There also seems to be some misunderstanding regarding our use of skew surge, particularly the suggestion that “the observed surge data has been replaced with the proxy, ‘skew surge.’”
To clarify: skew surge is not a proxy. It is a direct measure of storm surge, and has been used for decades by engineers and coastal scientists to quantify storm-driven anomalies in water levels. No modeled or synthetic data is used—our analysis is based entirely on observed skew surge values at tide gauges.
Skew surge isolates the meteorological component of storm surge by removing the astronomical tide and mean sea level from the total water level. This makes it more suitable for statistical distribution fitting, where including coincidental astronomical tides would obscure the actual meteorological signal. While the term may sound abstract, skew surge is in fact one of the most straightforward and physically meaningful ways to isolate storm-driven coastal water level anomalies. We recognize that this distinction may have caused some confusion, and we’ll aim to be clearer in future work.
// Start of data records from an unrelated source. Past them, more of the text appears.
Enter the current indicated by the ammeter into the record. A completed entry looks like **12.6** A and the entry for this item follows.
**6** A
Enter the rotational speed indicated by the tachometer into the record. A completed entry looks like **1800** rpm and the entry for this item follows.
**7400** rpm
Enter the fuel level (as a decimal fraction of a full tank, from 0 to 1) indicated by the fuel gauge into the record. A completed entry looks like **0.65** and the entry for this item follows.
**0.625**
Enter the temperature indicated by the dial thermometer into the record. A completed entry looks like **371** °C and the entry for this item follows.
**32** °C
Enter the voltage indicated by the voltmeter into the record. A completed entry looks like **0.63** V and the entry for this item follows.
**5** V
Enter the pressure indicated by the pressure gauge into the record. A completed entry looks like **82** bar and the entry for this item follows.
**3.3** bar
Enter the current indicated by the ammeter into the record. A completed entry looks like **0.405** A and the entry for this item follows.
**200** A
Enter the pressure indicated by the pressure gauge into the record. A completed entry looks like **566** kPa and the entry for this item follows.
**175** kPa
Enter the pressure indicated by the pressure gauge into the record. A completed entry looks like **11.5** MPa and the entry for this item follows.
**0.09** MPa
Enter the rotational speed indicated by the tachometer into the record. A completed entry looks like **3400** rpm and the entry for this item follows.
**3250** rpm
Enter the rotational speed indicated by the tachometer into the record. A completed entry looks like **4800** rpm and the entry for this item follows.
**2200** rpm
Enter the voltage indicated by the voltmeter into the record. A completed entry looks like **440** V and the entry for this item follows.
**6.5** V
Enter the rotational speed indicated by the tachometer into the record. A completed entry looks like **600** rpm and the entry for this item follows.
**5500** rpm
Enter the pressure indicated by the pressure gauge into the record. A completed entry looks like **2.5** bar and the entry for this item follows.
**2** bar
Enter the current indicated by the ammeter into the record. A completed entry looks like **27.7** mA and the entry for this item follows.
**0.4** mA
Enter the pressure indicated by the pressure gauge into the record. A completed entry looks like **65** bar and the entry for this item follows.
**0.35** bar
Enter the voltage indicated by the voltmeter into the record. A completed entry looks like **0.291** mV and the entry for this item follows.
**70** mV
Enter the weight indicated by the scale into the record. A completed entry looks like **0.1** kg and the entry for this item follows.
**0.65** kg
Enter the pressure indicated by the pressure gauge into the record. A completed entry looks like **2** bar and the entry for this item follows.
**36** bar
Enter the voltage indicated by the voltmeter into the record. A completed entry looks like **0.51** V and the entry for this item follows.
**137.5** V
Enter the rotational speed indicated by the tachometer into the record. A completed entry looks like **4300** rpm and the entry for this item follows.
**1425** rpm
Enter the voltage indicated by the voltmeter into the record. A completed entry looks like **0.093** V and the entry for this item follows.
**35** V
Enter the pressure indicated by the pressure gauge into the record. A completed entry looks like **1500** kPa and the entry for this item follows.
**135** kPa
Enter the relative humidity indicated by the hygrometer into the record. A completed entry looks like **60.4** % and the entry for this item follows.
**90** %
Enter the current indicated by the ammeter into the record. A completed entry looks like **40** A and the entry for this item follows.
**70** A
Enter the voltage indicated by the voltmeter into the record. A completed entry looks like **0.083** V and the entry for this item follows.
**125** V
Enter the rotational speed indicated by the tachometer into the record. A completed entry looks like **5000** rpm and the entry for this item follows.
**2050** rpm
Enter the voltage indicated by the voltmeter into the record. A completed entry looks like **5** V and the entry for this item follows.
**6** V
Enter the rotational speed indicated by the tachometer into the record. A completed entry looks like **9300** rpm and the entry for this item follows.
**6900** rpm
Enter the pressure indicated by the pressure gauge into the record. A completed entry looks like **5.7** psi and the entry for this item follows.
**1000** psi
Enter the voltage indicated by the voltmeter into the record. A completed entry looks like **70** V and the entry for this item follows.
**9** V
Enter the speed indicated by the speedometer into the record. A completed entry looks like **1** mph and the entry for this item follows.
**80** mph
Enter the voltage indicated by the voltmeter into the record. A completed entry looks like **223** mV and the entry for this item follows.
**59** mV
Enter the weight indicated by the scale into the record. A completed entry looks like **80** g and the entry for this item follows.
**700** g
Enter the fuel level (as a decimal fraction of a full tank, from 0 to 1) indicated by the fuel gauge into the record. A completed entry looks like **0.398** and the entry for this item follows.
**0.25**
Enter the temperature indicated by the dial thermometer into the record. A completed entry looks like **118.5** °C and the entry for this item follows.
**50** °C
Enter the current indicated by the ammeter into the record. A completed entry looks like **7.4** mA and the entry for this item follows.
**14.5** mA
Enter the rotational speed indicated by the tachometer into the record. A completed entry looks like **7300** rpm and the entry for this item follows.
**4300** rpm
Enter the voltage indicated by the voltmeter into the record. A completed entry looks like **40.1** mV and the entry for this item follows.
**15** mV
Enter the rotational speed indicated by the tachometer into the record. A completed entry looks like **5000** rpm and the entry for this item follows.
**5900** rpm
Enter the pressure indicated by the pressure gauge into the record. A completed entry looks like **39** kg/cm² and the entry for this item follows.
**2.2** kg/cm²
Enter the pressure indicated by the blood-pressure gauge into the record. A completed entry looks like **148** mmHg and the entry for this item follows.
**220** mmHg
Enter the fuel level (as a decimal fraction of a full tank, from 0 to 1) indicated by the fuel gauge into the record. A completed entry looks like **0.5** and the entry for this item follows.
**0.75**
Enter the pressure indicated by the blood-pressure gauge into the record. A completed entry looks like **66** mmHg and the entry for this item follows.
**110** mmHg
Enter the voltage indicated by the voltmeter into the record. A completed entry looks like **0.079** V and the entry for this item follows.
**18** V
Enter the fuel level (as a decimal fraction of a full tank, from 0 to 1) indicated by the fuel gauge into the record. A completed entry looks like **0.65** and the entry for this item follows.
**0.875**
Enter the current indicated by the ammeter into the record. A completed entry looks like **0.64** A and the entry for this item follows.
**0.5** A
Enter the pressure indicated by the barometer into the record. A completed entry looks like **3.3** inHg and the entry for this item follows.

Additionally, we acknowledge that the phrase “at-site estimate” may not have been adequately defined in the paper. By at-site, we simply mean that estimates are based only on data from the tide gauge itself. In contrast, BAYEX pools data from multiple regional sites to better characterize the local storm surge climatology—much like how NOAA pools rainfall data to produce extreme precipitation maps (e.g., the Atlas series). The difference is that our method doesn’t rely on predefined regional boundaries and instead incorporates parameter uncertainty directly.
Pooling data helps capture the tail behavior of extreme surge distributions—events that may not yet have occurred at a specific tide gauge but are plausible over long time horizons. In a forthcoming paper, we compare our results with FEMA’s surge estimates and find strong agreement. We simply take a different path—one grounded solely in observational data, with transparent uncertainty quantification.
I am happy to answer any further questions you or your readers may have.
Take care,
D.J.
As a scientist, I call BS. As a taxpayer (assuming at least some of this nonsense had federal funding), I say Go DOGE!